▶ _YOUR OBJECTIVE_:
In the records below, find the line containing "Page size: 2001x1125."; copy exactly that line and all lines after it to the end, and nothing else.

= = = =

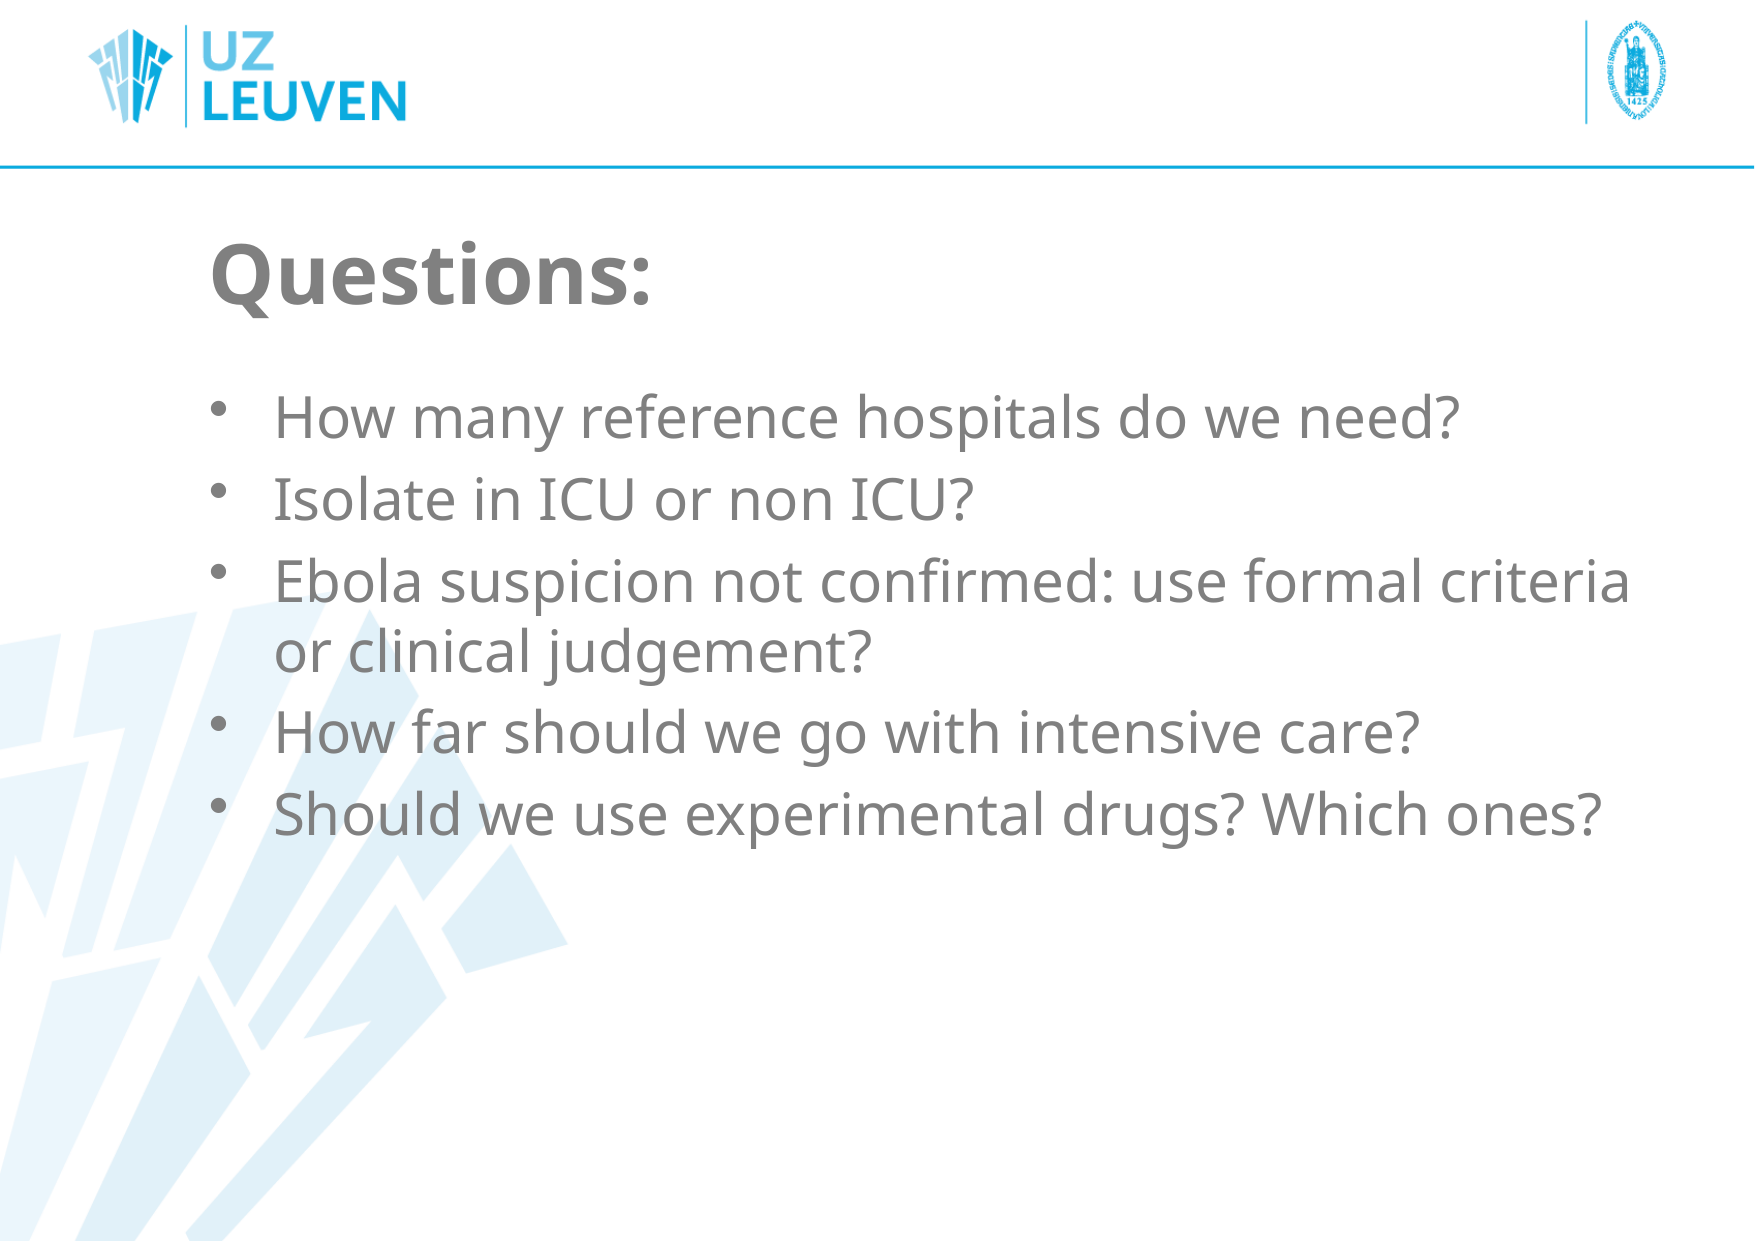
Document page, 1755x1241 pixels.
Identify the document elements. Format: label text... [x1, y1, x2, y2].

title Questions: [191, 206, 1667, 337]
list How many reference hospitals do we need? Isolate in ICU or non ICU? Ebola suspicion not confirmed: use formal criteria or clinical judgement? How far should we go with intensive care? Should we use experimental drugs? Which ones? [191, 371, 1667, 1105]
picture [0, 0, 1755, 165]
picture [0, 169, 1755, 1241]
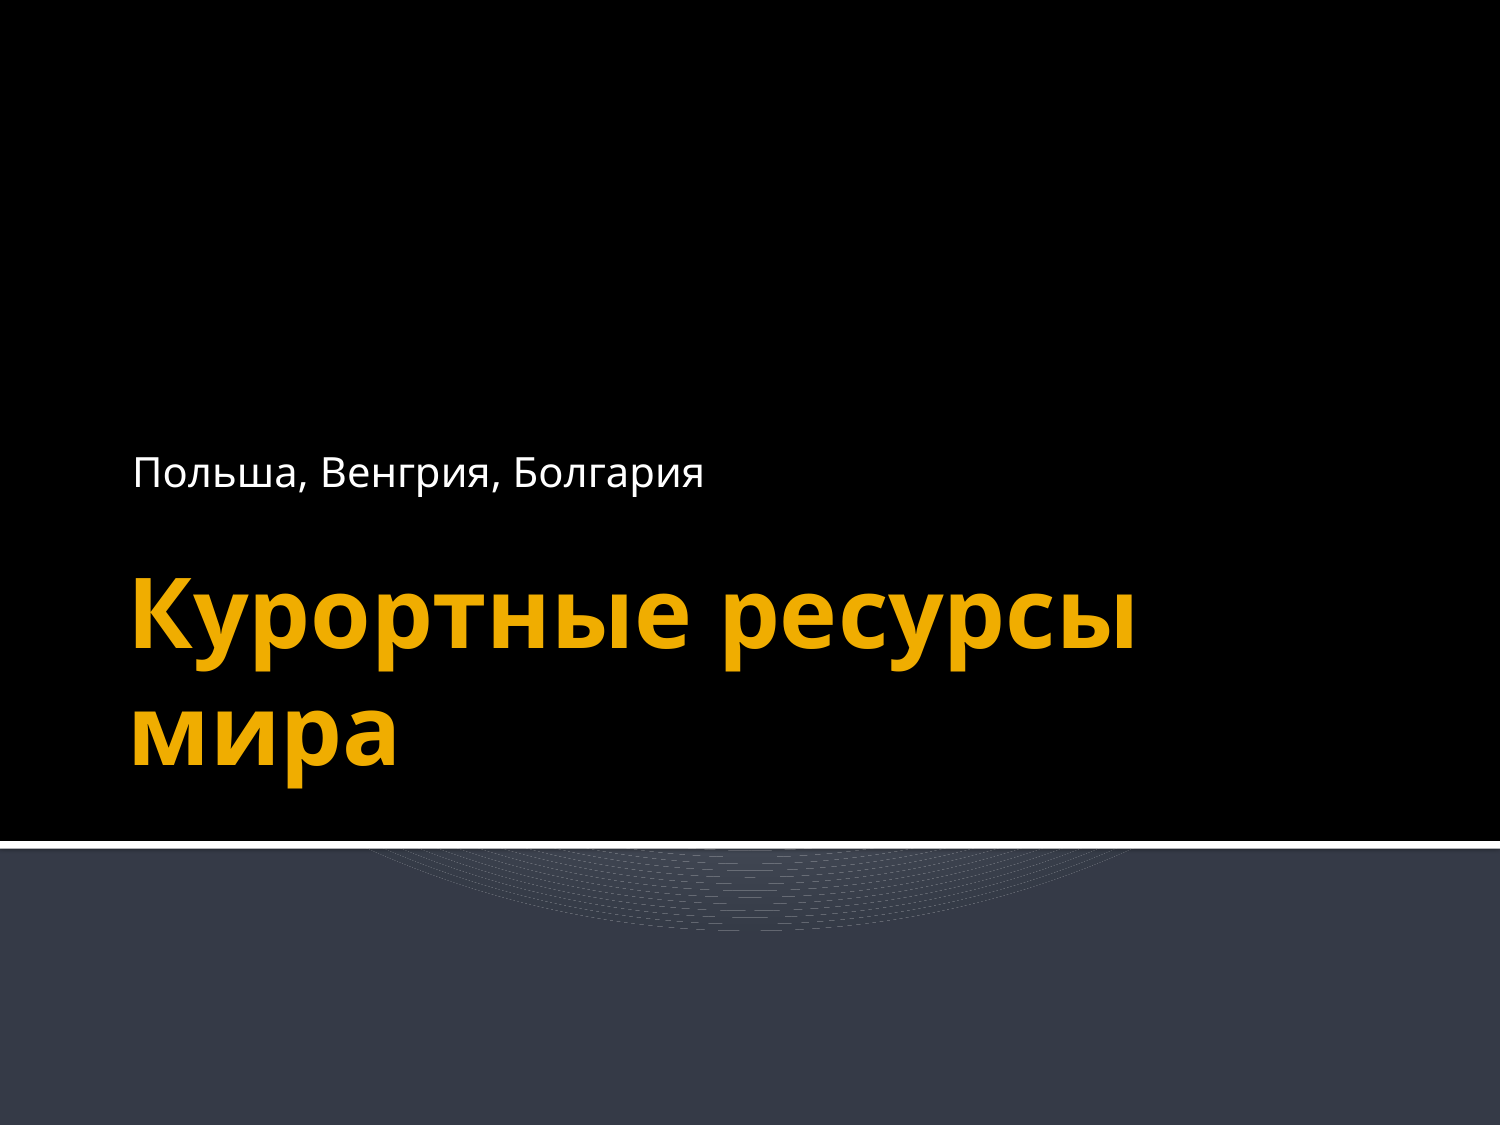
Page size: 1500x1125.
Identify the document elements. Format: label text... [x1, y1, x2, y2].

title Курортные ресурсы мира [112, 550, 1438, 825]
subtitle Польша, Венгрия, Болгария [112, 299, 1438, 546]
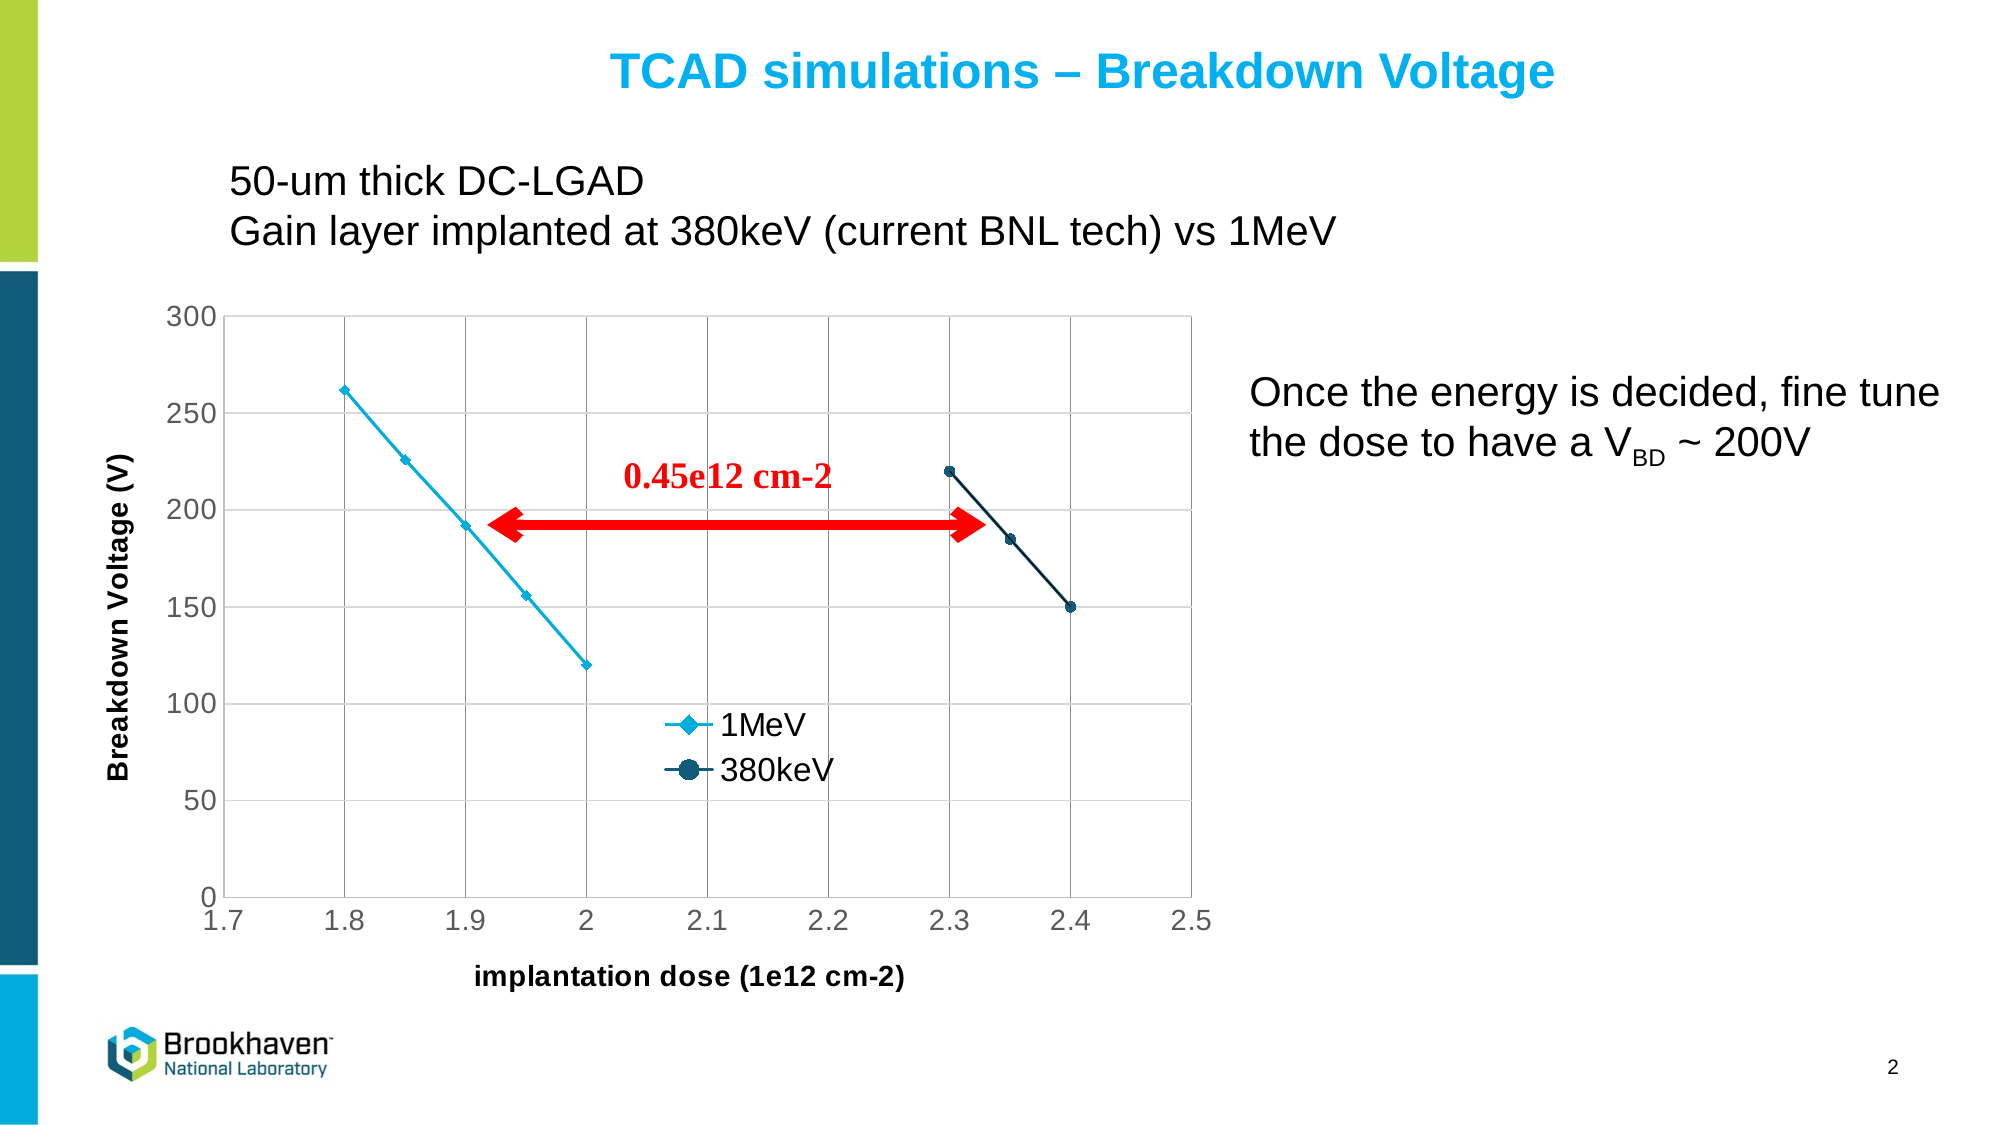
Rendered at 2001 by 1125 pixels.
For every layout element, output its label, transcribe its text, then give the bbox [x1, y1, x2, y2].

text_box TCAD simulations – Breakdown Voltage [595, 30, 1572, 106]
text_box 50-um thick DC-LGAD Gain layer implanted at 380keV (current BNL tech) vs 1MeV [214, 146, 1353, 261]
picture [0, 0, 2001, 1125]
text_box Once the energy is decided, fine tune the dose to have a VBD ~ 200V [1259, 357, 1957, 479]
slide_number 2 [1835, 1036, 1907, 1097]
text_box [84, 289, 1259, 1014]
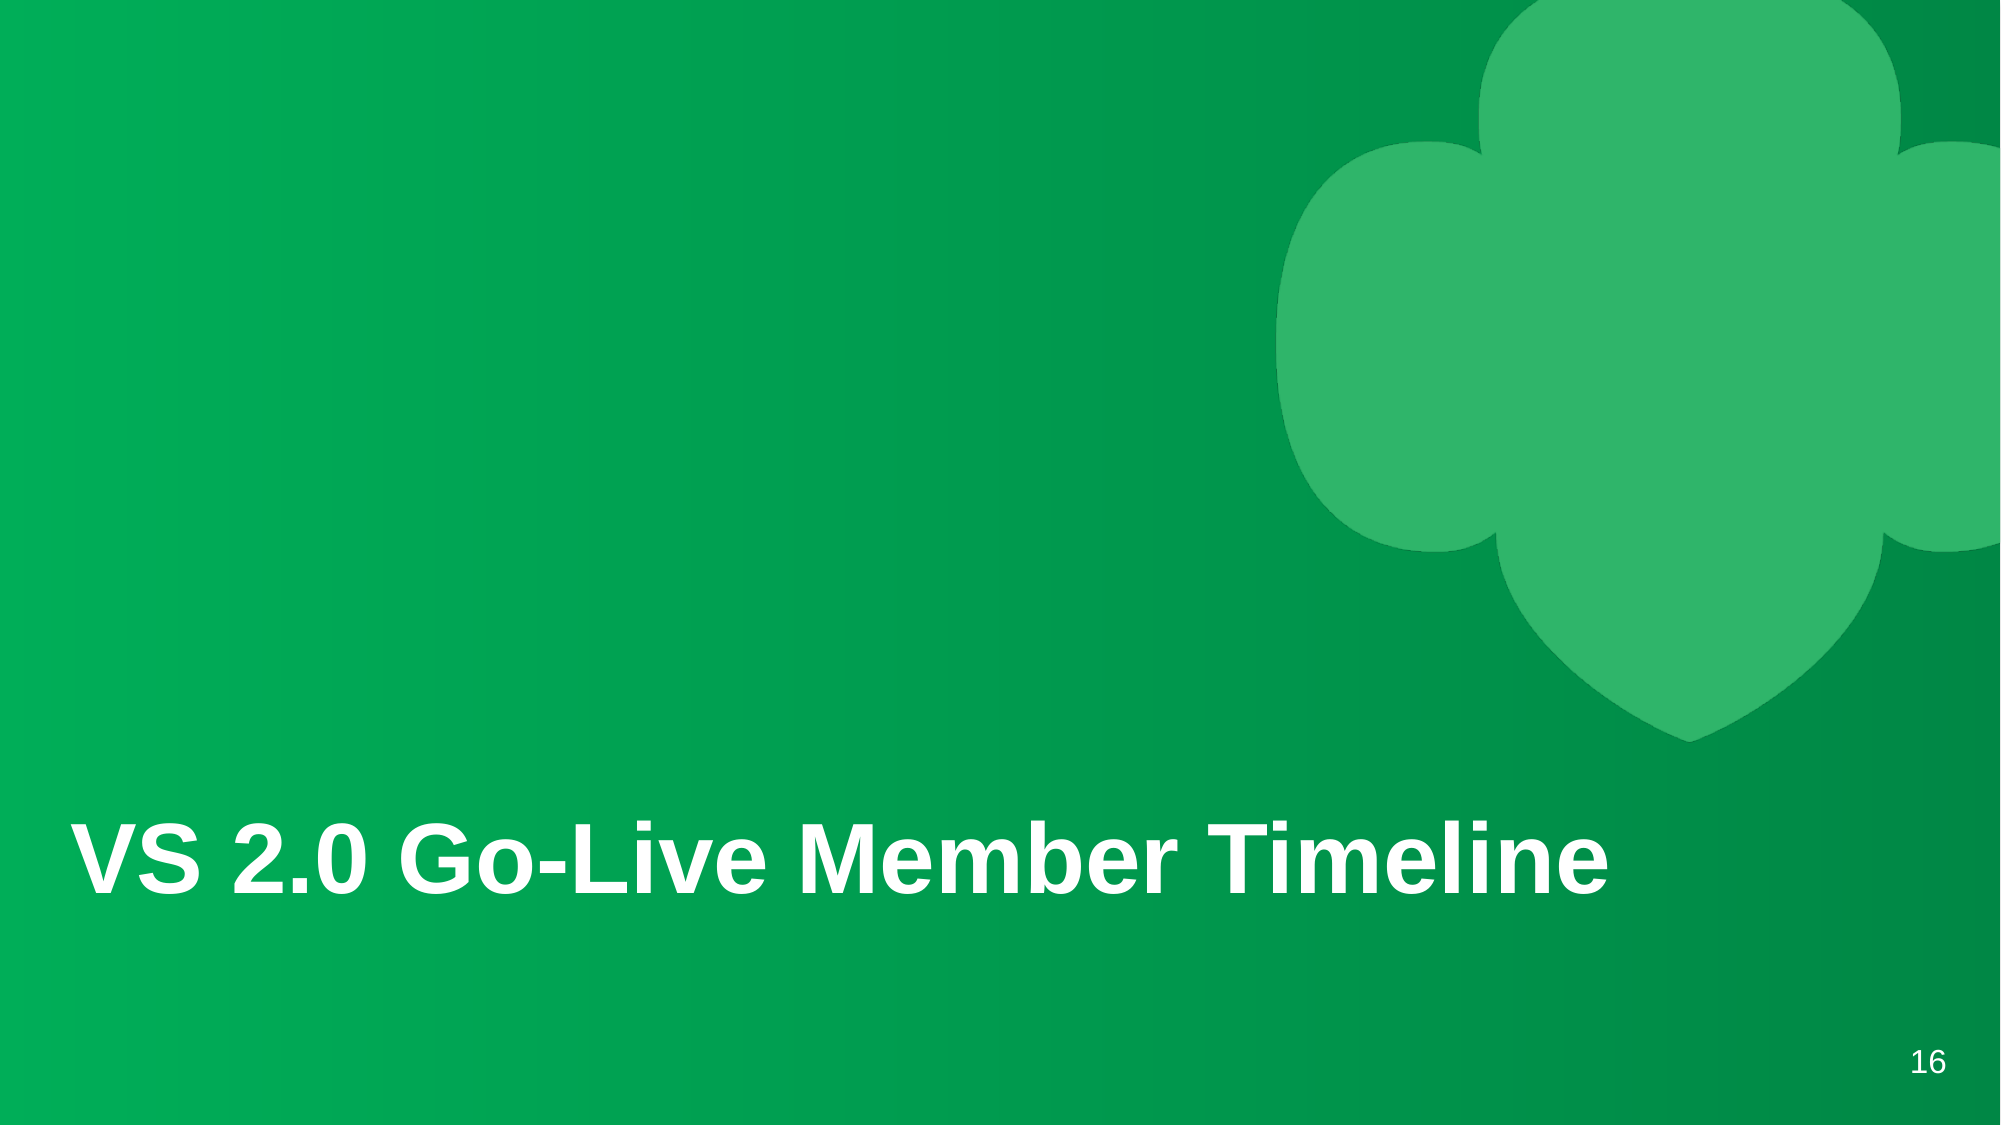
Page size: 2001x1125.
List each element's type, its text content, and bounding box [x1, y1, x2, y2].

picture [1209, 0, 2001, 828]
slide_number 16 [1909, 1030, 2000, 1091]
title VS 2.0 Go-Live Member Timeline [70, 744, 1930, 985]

= = = =

▶ _TASK RESPONSE_:
Page size: 2001x1125.
List each element's type, its text content, and bounding box [x1, y1, x2, y2].

picture [1209, 0, 2001, 828]
slide_number 16 [1909, 1030, 2000, 1091]
title VS 2.0 Go-Live Member Timeline [70, 744, 1930, 985]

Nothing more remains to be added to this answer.